I created a proposal on this topic (at least, partially) feel free to comment/suggest changes https://github.com/compose-spec/compose-spec/pull/289
I created a proposal on this topic (at least, partially) feel free to comment/suggest changes compose-spec/compose-spec#289
Your PR runs within the container. This is more for on the host
Having the hooks run -outside- the container is more useful. Having pre/post is also more useful than “on”.
it adds the use cases:
- restart another container when a container is recreated [ie: a container with a “network: container” (like a vpn container) is upgraded, it requires a stop/start of other containers which also use the same network.. or those services lose network connectivity and can’t simply be restarted]
- use “docker compose exec” to run a command within the same container that just started [ie: a minor permission change on a file after start or the use cases of the original poster]
- Use “docker compose exec” to run a command within another container [ie: add to a list of running services (index page, home page, monitoring system) on service start of a container]
- open a firewall port via “ufw allow” on the host system to allow access to the port
- Use curl to notify a monitoring system that a container is started without mucking with the container.
Overall doing it out of the container gives you options of both in and out of the container. Hooks should happen on start, stop, restart, and maybe for completeness, remove/create. Hooks should happen on the host system (and using docker exec could be run within this or another container).
Hooks should return 0 on success. Pre-startup hooks should prevent startup if non-zero. Post-startup should throw a warning only. All stop hooks should throw a warning only. Hooks only within the container and not on the host is just an incomplete implementation.
Would also like to see a pre_start/post_start, pre_stop/post_stop, and pre_restart/post_restart vs the ambiguous on_ commands. Lots of use cases when run on the host system.
I'm aware my proposal only partially address this issue. it is heavily inspired by kubernetes lifecycle hooks, which is a proven solution
I'm 👎 on running local commands from compose, as this would break portability for compose files. The usages you listed are obviously legitimate usages, but those should be addressed with a distinct approach.
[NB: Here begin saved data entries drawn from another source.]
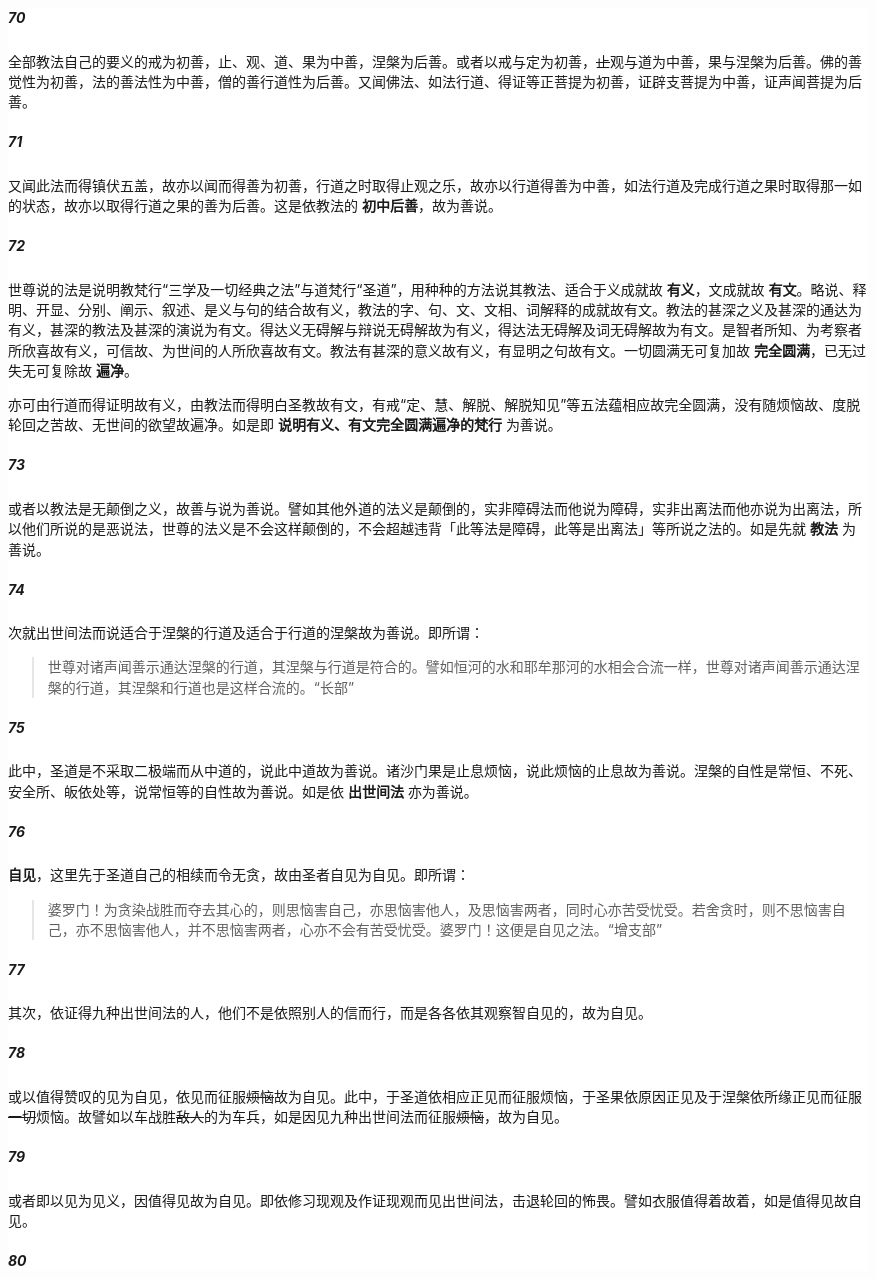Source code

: ##### 70

全部教法自己的要义的戒为初善，止、观、道、果为中善，涅槃为后善。或者以戒与定为初善，<del>止</del>观与道为中善，果与涅槃为后善。佛的善觉性为初善，法的善法性为中善，僧的善行道性为后善。又闻佛法、如法行道、得证等正菩提为初善，证辟支菩提为中善，证声闻菩提为后善。

##### 71

又闻此法而得镇伏五盖，故亦以闻而得善为初善，行道之时取得止观之乐，故亦以行道得善为中善，如法行道及完成行道之果时取得那一如的状态，故亦以取得行道之果的善为后善。这是依教法的 __初中后善__，故为善说。

##### 72

世尊说的法是说明教梵行<q>三学及一切经典之法</q>与道梵行<q>圣道</q>，用种种的方法说其教法、适合于义成就故 __有义__，文成就故 __有文__。略说、释明、开显、分别、阐示、叙述、是义与句的结合故有义，教法的字、句、文、文相、词解释的成就故有文。教法的甚深之义及甚深的通达为有义，甚深的教法及甚深的演说为有文。得达义无碍解与辩说无碍解故为有义，得达法无碍解及词无碍解故为有文。是智者所知、为考察者所欣喜故有义，可信故、为世间的人所欣喜故有文。教法有甚深的意义故有义，有显明之句故有文。一切圆满无可复加故 __完全圆满__，已无过失无可复除故 __遍净__。

亦可由行道而得证明故有义，由教法而得明白圣教故有文，有戒<q>定、慧、解脱、解脱知见</q>等五法蕴相应故完全圆满，没有随烦恼故、度脱轮回之苦故、无世间的欲望故遍净。如是即 __说明有义、有文完全圆满遍净的梵行__ 为善说。

##### 73

或者以教法是无颠倒之义，故善与说为善说。譬如其他外道的法义是颠倒的，实非障碍法而他说为障碍，实非出离法而他亦说为出离法，所以他们所说的是恶说法，世尊的法义是不会这样颠倒的，不会超越违背「此等法是障碍，此等是出离法」等所说之法的。如是先就 __教法__ 为善说。

##### 74

次就出世间法而说适合于涅槃的行道及适合于行道的涅槃故为善说。即所谓：

> 世尊对诸声闻善示通达涅槃的行道，其涅槃与行道是符合的。譬如恒河的水和耶牟那河的水相会合流一样，世尊对诸声闻善示通达涅槃的行道，其涅槃和行道也是这样合流的。<q>长部</q>

##### 75

此中，圣道是不采取二极端而从中道的，说此中道故为善说。诸沙门果是止息烦恼，说此烦恼的止息故为善说。涅槃的自性是常恒、不死、安全所、皈依处等，说常恒等的自性故为善说。如是依 __出世间法__ 亦为善说。

##### 76

__自见__，这里先于圣道自己的相续而令无贪，故由圣者自见为自见。即所谓：

> 婆罗门！为贪染战胜而夺去其心的，则思恼害自己，亦思恼害他人，及思恼害两者，同时心亦苦受忧受。若舍贪时，则不思恼害自己，亦不思恼害他人，并不思恼害两者，心亦不会有苦受忧受。婆罗门！这便是自见之法。<q>增支部</q>

##### 77

其次，依证得九种出世间法的人，他们不是依照别人的信而行，而是各各依其观察智自见的，故为自见。

##### 78

或以值得赞叹的见为<span class="box">自</span>见，依见而征服<del>烦恼</del>故为<span class="box">自</span>见。此中，于圣道依相应正见而征服烦恼，于圣果依原因正见及于涅槃依所缘正见而征服<del>一切</del>烦恼。故譬如以车战胜<del>敌人</del>的为车兵，如是因见九种出世间法而征服<del>烦恼</del>，故为<span class="box">自</span>见。

##### 79

或者即以见为见义，因值得见故为<span class="box">自</span>见。即依修习现观及作证现观而见出世间法，击退轮回的怖畏。譬如衣服值得着故着，如是值得见故<span class="box">自</span>见。

##### 80
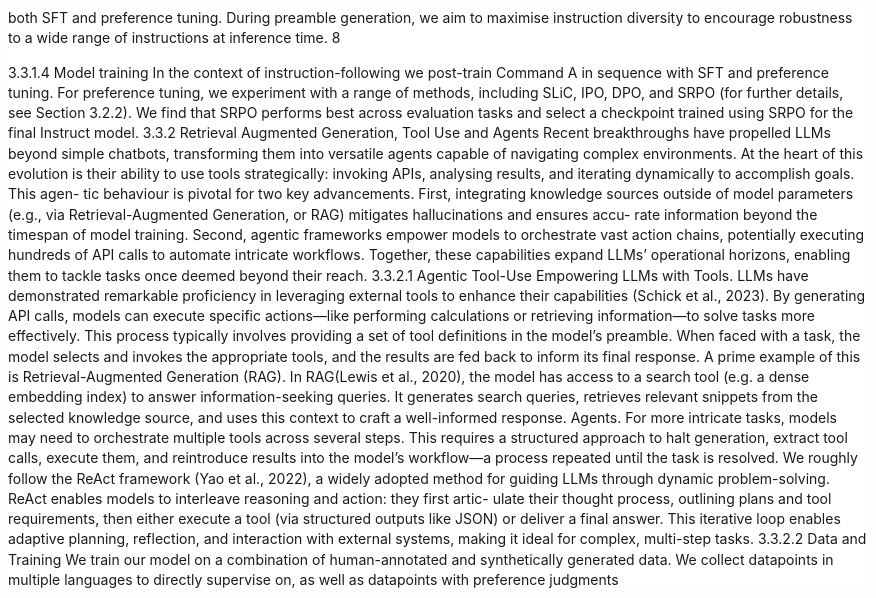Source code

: both SFT and preference tuning. During preamble generation, we aim to maximise instruction diversity to
encourage robustness to a wide range of instructions at inference time.
8

3.3.1.4 Model training
In the context of instruction-following we post-train Command A in sequence with SFT and preference
tuning. For preference tuning, we experiment with a range of methods, including SLiC, IPO, DPO, and
SRPO (for further details, see Section 3.2.2). We find that SRPO performs best across evaluation tasks and
select a checkpoint trained using SRPO for the final Instruct model.
3.3.2 Retrieval Augmented Generation, Tool Use and Agents
Recent breakthroughs have propelled LLMs beyond simple chatbots, transforming them into versatile agents
capable of navigating complex environments. At the heart of this evolution is their ability to use tools
strategically: invoking APIs, analysing results, and iterating dynamically to accomplish goals. This agen-
tic behaviour is pivotal for two key advancements. First, integrating knowledge sources outside of model
parameters (e.g., via Retrieval-Augmented Generation, or RAG) mitigates hallucinations and ensures accu-
rate information beyond the timespan of model training. Second, agentic frameworks empower models to
orchestrate vast action chains, potentially executing hundreds of API calls to automate intricate workflows.
Together, these capabilities expand LLMs’ operational horizons, enabling them to tackle tasks once deemed
beyond their reach.
3.3.2.1 Agentic Tool-Use
Empowering LLMs with Tools. LLMs have demonstrated remarkable proficiency in leveraging external
tools to enhance their capabilities (Schick et al., 2023). By generating API calls, models can execute specific
actions—like performing calculations or retrieving information—to solve tasks more effectively. This process
typically involves providing a set of tool definitions in the model’s preamble. When faced with a task, the
model selects and invokes the appropriate tools, and the results are fed back to inform its final response.
A prime example of this is Retrieval-Augmented Generation (RAG). In RAG(Lewis et al., 2020), the model
has access to a search tool (e.g. a dense embedding index) to answer information-seeking queries. It generates
search queries, retrieves relevant snippets from the selected knowledge source, and uses this context to craft
a well-informed response.
Agents. For more intricate tasks, models may need to orchestrate multiple tools across several steps. This
requires a structured approach to halt generation, extract tool calls, execute them, and reintroduce results
into the model’s workflow—a process repeated until the task is resolved.
We roughly follow the ReAct framework (Yao et al., 2022), a widely adopted method for guiding LLMs
through dynamic problem-solving. ReAct enables models to interleave reasoning and action: they first artic-
ulate their thought process, outlining plans and tool requirements, then either execute a tool (via structured
outputs like JSON) or deliver a final answer. This iterative loop enables adaptive planning, reflection, and
interaction with external systems, making it ideal for complex, multi-step tasks.
3.3.2.2 Data and Training
We train our model on a combination of human-annotated and synthetically generated data. We collect
datapoints in multiple languages to directly supervise on, as well as datapoints with preference judgments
I'm 👎 on running local commands from compose, as this would break portability for compose files. The usages you listed are obviously legitimate usages, but those should be addressed with a distinct approach.
I’m, on the other hand, very for it. It’s an extremely useful addition. It’s also what this thread/issue is about, as it explicitly says “host” in this issue.
again, I'm not saying https://github.com/compose-spec/compose-spec/pull/289 intent is to fully support this feature request. This just sounds to me a reasonable addition on this topic. About running host commands, I won't support this feature request. Maybe other maintainers will see some benefits.
Your PR runs within the container. This is more for on the host
I agree that this issue is more about setting up the host, such as creating folders that will be mounted by containers if they dont exist, currently I keep a separated script and have to upload to the machine both the docker-compose.yml file and docker-pre-compose.sh, not sure about how would this fit with the containers lifecycle tho, since theres no lifecycle for the group of containers
eg. I have a setup script and I need to run that only once (first time run of the compose file) but if I add another container and modify the setup script I would need this to run again.
Maybe it would make sense to allow having the script defined on the docker-compose.yml file but leave when to run it to the user with a separate command such as docker-compose setup
@benitogf such "setup" scenario can also be supported using an entrypoint script. Up to you to make this one idempotent, so running it after first command doesn't impact the deployment
Alternatively, you can also define an "init container", i.e. a container that will ru before your application container(s), doing all required setup. Application container with a depends_on: condition: service_completed_successfully directive will only start after this script completed.